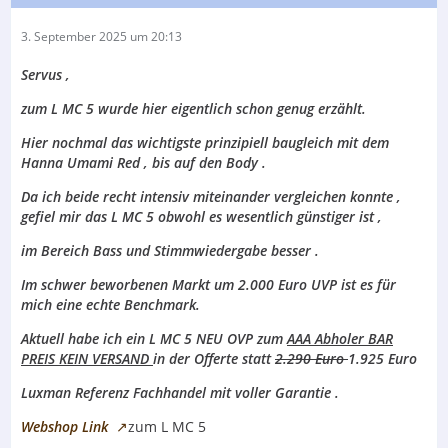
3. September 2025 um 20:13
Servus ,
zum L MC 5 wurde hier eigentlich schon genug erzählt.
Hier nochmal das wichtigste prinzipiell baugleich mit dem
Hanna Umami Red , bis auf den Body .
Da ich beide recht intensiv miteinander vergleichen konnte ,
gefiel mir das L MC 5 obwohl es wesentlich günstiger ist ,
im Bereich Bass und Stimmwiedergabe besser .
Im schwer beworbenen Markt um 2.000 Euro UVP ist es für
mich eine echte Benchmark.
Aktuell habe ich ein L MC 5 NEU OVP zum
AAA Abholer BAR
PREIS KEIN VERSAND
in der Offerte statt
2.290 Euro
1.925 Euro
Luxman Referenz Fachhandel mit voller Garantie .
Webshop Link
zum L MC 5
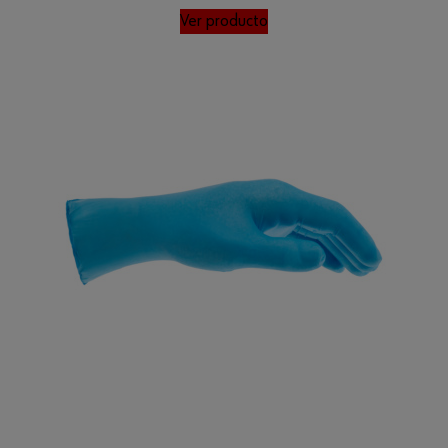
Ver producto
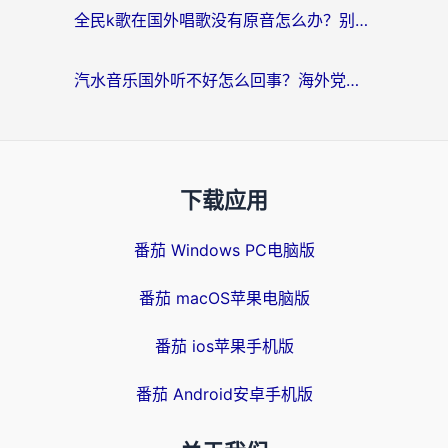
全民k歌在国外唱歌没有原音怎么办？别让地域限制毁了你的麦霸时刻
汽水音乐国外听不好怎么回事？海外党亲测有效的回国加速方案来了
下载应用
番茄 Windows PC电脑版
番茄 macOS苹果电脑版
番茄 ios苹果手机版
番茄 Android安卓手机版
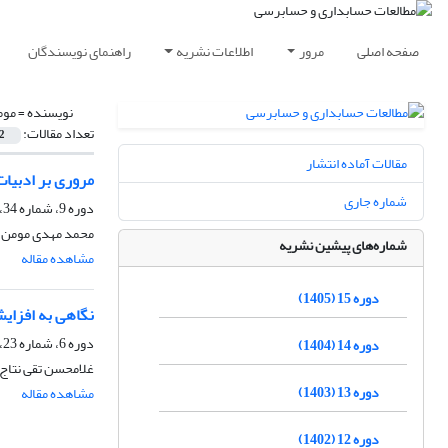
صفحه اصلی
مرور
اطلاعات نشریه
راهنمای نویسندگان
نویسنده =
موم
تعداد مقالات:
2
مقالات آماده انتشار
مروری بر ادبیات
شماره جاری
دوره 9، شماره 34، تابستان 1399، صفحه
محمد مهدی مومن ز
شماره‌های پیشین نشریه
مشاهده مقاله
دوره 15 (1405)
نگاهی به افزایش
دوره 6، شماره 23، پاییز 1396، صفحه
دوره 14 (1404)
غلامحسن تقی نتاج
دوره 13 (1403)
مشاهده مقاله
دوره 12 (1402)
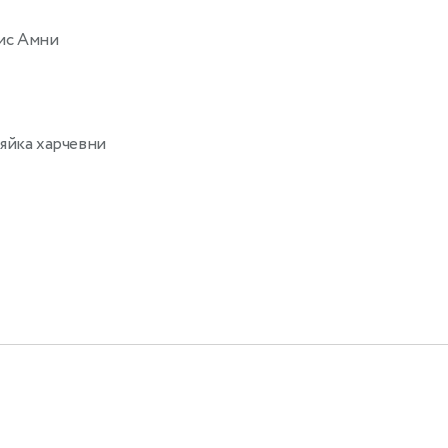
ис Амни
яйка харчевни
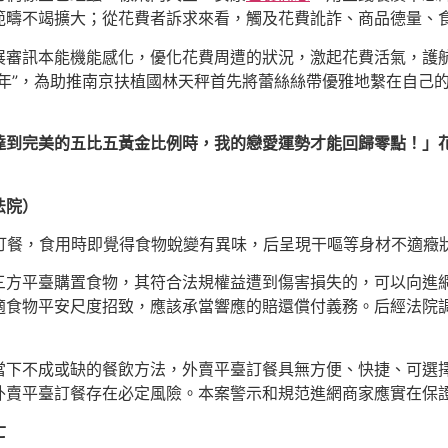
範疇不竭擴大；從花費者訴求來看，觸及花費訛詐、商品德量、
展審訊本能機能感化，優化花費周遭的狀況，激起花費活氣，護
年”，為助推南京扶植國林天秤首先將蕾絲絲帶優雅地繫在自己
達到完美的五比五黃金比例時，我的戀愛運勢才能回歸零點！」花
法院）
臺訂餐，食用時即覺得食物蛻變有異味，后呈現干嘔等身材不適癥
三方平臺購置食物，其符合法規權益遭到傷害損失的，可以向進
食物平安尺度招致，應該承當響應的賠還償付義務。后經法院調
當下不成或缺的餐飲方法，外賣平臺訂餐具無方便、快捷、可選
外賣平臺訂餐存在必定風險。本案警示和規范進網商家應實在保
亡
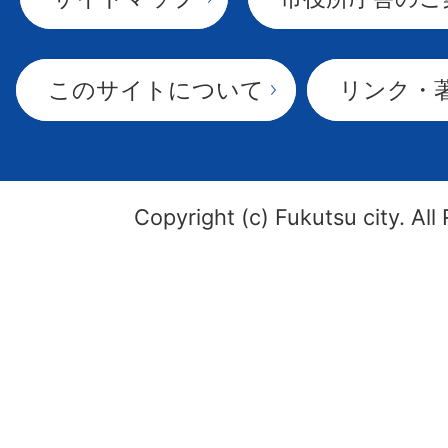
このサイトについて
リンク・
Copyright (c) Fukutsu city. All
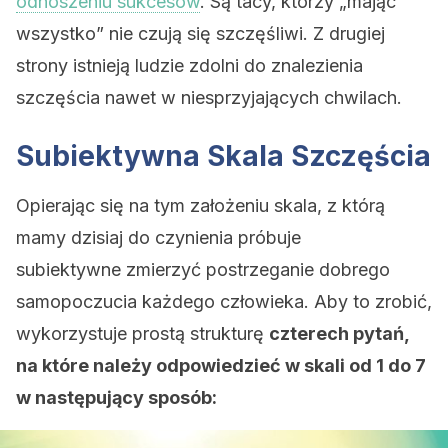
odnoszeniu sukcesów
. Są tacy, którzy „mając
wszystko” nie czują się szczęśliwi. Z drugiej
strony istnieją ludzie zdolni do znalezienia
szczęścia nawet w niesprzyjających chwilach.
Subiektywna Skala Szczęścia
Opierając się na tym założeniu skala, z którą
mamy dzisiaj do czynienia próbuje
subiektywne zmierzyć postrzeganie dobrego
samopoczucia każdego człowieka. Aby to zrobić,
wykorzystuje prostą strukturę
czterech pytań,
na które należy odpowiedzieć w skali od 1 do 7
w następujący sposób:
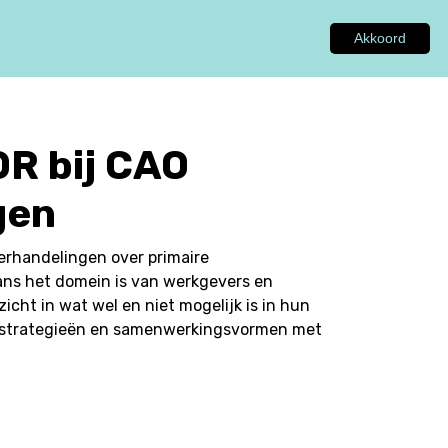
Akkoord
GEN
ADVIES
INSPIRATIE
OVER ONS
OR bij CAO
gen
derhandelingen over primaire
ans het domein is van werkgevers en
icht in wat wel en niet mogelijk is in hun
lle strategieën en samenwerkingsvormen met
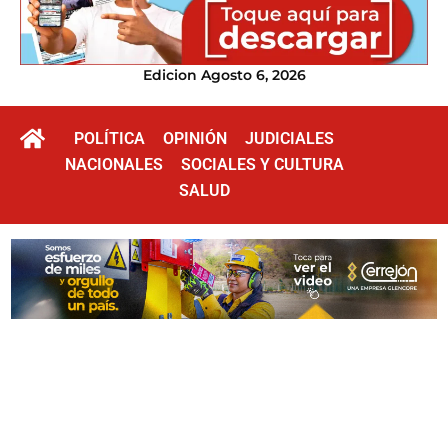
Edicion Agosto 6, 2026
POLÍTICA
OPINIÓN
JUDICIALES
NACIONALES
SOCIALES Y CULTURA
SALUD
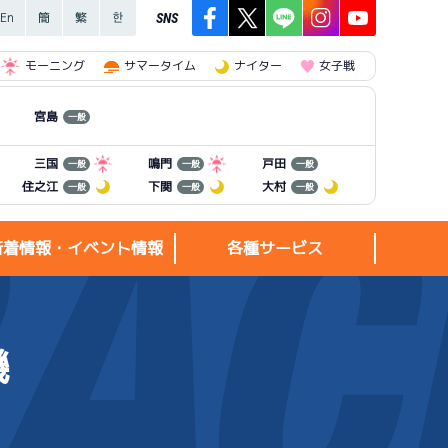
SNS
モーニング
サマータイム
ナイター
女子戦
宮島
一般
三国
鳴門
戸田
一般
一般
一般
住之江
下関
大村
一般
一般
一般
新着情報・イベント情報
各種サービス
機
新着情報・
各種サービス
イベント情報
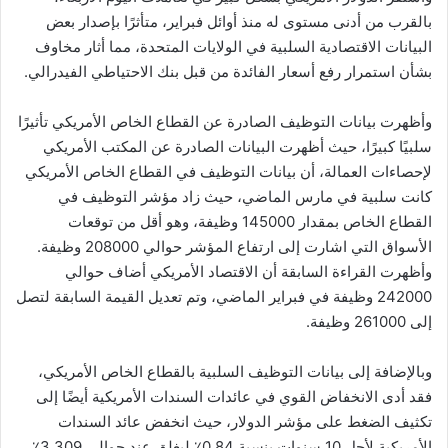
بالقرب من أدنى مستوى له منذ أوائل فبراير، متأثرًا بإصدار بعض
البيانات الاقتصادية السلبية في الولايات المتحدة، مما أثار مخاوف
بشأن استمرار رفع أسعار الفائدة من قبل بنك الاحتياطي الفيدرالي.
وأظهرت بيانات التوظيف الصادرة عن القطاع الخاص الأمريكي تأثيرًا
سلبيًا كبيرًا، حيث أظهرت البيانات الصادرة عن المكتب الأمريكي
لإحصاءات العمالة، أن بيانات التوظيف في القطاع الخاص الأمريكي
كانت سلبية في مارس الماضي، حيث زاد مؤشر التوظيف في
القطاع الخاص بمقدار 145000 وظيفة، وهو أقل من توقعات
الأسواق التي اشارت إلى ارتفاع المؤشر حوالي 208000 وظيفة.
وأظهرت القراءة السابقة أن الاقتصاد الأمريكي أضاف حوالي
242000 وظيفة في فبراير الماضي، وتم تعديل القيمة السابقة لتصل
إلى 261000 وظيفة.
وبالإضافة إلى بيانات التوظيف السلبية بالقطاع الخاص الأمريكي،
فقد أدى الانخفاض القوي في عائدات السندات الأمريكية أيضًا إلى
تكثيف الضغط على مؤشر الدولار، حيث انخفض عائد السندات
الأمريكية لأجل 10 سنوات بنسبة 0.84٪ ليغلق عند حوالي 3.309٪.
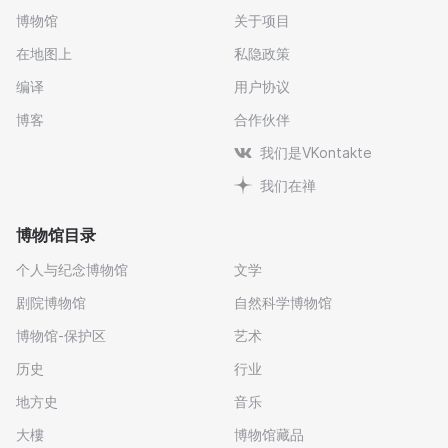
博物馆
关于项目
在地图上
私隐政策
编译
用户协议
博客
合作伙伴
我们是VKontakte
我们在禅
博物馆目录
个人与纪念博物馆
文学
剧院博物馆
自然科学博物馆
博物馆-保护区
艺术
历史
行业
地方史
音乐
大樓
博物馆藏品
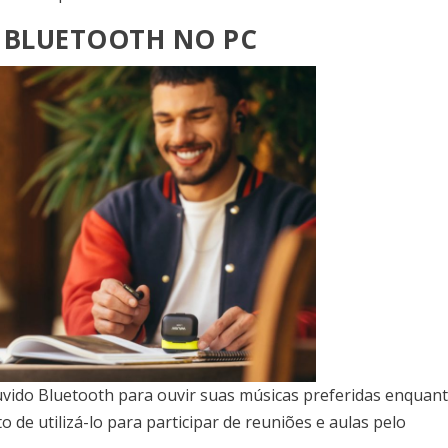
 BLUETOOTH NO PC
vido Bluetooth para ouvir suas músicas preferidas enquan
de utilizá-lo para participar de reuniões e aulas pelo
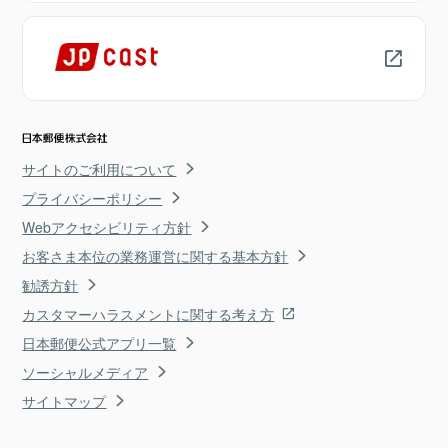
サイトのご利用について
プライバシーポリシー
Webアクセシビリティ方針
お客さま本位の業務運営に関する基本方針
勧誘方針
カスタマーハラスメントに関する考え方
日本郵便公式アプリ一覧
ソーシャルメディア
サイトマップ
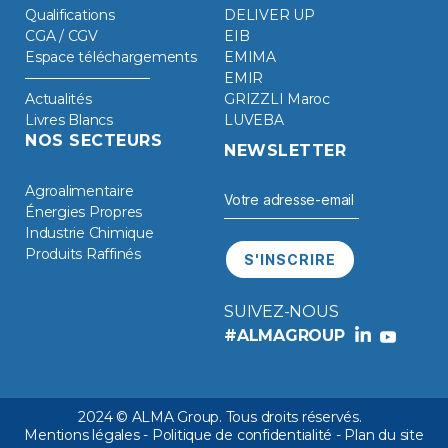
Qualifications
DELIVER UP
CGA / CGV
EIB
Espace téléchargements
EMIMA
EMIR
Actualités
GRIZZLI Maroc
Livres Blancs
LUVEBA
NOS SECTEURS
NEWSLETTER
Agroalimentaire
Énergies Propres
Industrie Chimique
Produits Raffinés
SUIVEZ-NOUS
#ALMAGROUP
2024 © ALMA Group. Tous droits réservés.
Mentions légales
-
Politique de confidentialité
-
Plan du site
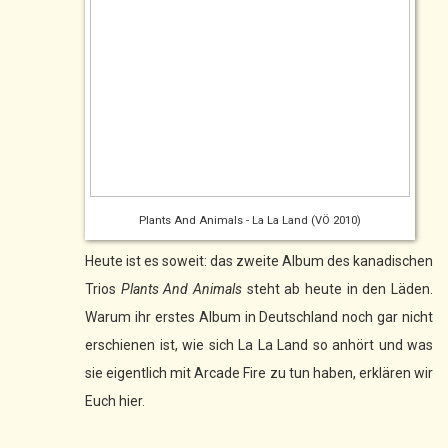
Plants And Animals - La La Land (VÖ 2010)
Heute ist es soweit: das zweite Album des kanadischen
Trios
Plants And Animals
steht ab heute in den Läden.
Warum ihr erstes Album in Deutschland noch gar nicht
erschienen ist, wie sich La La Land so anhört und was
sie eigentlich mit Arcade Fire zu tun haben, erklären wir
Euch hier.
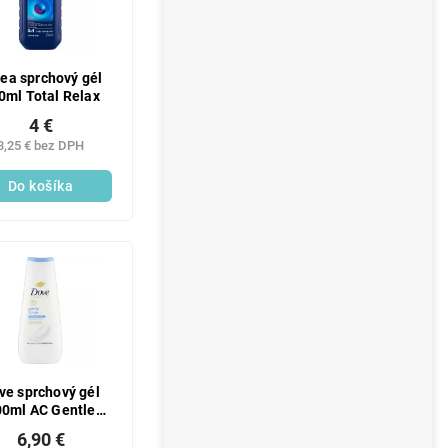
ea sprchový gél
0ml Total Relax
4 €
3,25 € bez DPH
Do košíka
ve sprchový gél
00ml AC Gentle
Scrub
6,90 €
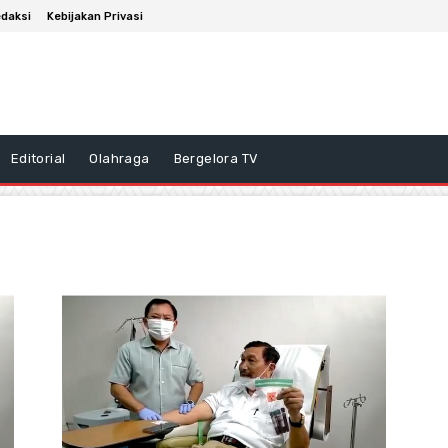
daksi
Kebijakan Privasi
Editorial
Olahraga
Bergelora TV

::::::::

Required work:
Give the listing again exactly, but omit each image.

Result:
3. September 2025 um 20:13
Servus ,
zum L MC 5 wurde hier eigentlich schon genug erzählt.
Hier nochmal das wichtigste prinzipiell baugleich mit dem
Hanna Umami Red , bis auf den Body .
Da ich beide recht intensiv miteinander vergleichen konnte ,
gefiel mir das L MC 5 obwohl es wesentlich günstiger ist ,
im Bereich Bass und Stimmwiedergabe besser .
Im schwer beworbenen Markt um 2.000 Euro UVP ist es für
mich eine echte Benchmark.
Aktuell habe ich ein L MC 5 NEU OVP zum
AAA Abholer BAR
PREIS KEIN VERSAND
in der Offerte statt
2.290 Euro
1.925 Euro
Luxman Referenz Fachhandel mit voller Garantie .
Webshop Link
zum L MC 5
Ver producto
全民k歌在国外唱歌没有原音怎么办？别让地域限制毁了你的麦霸时刻
汽水音乐国外听不好怎么回事？海外党亲测有效的回国加速方案来了
下载应用
番茄 Windows PC电脑版
番茄 macOS苹果电脑版
番茄 ios苹果手机版
番茄 Android安卓手机版
صفحه اصلی
مرور
اطلاعات نشریه
راهنمای نویسندگان
نویسنده =
موم
تعداد مقالات:
2
مقالات آماده انتشار
مروری بر ادبیات
شماره جاری
دوره 9، شماره 34، تابستان 1399، صفحه
محمد مهدی مومن ز
شماره‌های پیشین نشریه
مشاهده مقاله
دوره 15 (1405)
نگاهی به افزایش
دوره 6، شماره 23، پاییز 1396، صفحه
دوره 14 (1404)
غلامحسن تقی نتاج
دوره 13 (1403)
مشاهده مقاله
دوره 12 (1402)
ис Амни
яйка харчевни
範疇不竭擴大；從花費者訴求來看，觸及花費訛詐、商品德量、
展審訊本能機能感化，優化花費周遭的狀況，激起花費活氣，護
年”，為助推南京扶植國林天秤首先將蕾絲絲帶優雅地繫在自己
達到完美的五比五黃金比例時，我的戀愛運勢才能回歸零點！」花
法院）
臺訂餐，食用時即覺得食物蛻變有異味，后呈現干嘔等身材不適癥
三方平臺購置食物，其符合法規權益遭到傷害損失的，可以向進
食物平安尺度招致，應該承當響應的賠還償付義務。后經法院調
當下不成或缺的餐飲方法，外賣平臺訂餐具無方便、快捷、可選
外賣平臺訂餐存在必定風險。本案警示和規范進網商家應實在保
亡
このサイトについて
リンク・
Copyright (c) Fukutsu city. All
odnoszeniu sukcesów
. Są tacy, którzy „mając
wszystko” nie czują się szczęśliwi. Z drugiej
strony istnieją ludzie zdolni do znalezienia
szczęścia nawet w niesprzyjających chwilach.
Subiektywna Skala Szczęścia
Opierając się na tym założeniu skala, z którą
mamy dzisiaj do czynienia próbuje
subiektywne zmierzyć postrzeganie dobrego
samopoczucia każdego człowieka. Aby to zrobić,
wykorzystuje prostą strukturę
czterech pytań,
na które należy odpowiedzieć w skali od 1 do 7
w następujący sposób:
Akkoord
GEN
ADVIES
INSPIRATIE
OVER ONS
OR bij CAO
gen
derhandelingen over primaire
ans het domein is van werkgevers en
icht in wat wel en niet mogelijk is in hun
lle strategieën en samenwerkingsvormen met
Edicion Agosto 6, 2026
POLÍTICA
OPINIÓN
JUDICIALES
NACIONALES
SOCIALES Y CULTURA
SALUD
SNS
モーニング
サマータイム
ナイター
女子戦
宮島
一般
三国
鳴門
戸田
一般
一般
一般
住之江
下関
大村
一般
一般
一般
新着情報・イベント情報
各種サービス
機
新着情報・
各種サービス
イベント情報
بالقرب من أدنى مستوى له منذ أوائل فبراير، متأثرًا بإصدار بعض
البيانات الاقتصادية السلبية في الولايات المتحدة، مما أثار مخاوف
بشأن استمرار رفع أسعار الفائدة من قبل بنك الاحتياطي الفيدرالي.
وأظهرت بيانات التوظيف الصادرة عن القطاع الخاص الأمريكي تأثيرًا
سلبيًا كبيرًا، حيث أظهرت البيانات الصادرة عن المكتب الأمريكي
لإحصاءات العمالة، أن بيانات التوظيف في القطاع الخاص الأمريكي
كانت سلبية في مارس الماضي، حيث زاد مؤشر التوظيف في
القطاع الخاص بمقدار 145000 وظيفة، وهو أقل من توقعات
الأسواق التي اشارت إلى ارتفاع المؤشر حوالي 208000 وظيفة.
وأظهرت القراءة السابقة أن الاقتصاد الأمريكي أضاف حوالي
242000 وظيفة في فبراير الماضي، وتم تعديل القيمة السابقة لتصل
إلى 261000 وظيفة.
وبالإضافة إلى بيانات التوظيف السلبية بالقطاع الخاص الأمريكي،
فقد أدى الانخفاض القوي في عائدات السندات الأمريكية أيضًا إلى
تكثيف الضغط على مؤشر الدولار، حيث انخفض عائد السندات
الأمريكية لأجل 10 سنوات بنسبة 0.84٪ ليغلق عند حوالي 3.309٪.
博物馆
关于项目
在地图上
私隐政策
编译
用户协议
博客
合作伙伴
我们是VKontakte
我们在禅
博物馆目录
个人与纪念博物馆
文学
剧院博物馆
自然科学博物馆
博物馆-保护区
艺术
历史
行业
地方史
音乐
大樓
博物馆藏品
 BLUETOOTH NO PC
vido Bluetooth para ouvir suas músicas preferidas enquan
de utilizá-lo para participar de reuniões e aulas pelo
サイトのご利用について
プライバシーポリシー
Webアクセシビリティ方針
お客さま本位の業務運営に関する基本方針
勧誘方針
カスタマーハラスメントに関する考え方
日本郵便公式アプリ一覧
ソーシャルメディア
サイトマップ
Qualifications
DELIVER UP
CGA / CGV
EIB
Espace téléchargements
EMIMA
EMIR
Actualités
GRIZZLI Maroc
Livres Blancs
LUVEBA
NOS SECTEURS
NEWSLETTER
Agroalimentaire
Énergies Propres
Industrie Chimique
Produits Raffinés
SUIVEZ-NOUS
#ALMAGROUP
2024 © ALMA Group. Tous droits réservés.
Mentions légales
-
Politique de confidentialité
-
Plan du site
Plants And Animals - La La Land (VÖ 2010)
Heute ist es soweit: das zweite Album des kanadischen
Trios
Plants And Animals
steht ab heute in den Läden.
Warum ihr erstes Album in Deutschland noch gar nicht
erschienen ist, wie sich La La Land so anhört und was
sie eigentlich mit Arcade Fire zu tun haben, erklären wir
Euch hier.
ea sprchový gél
0ml Total Relax
4 €
3,25 € bez DPH
Do košíka
ve sprchový gél
00ml AC Gentle
Scrub
6,90 €
daksi
Kebijakan Privasi
Editorial
Olahraga
Bergelora TV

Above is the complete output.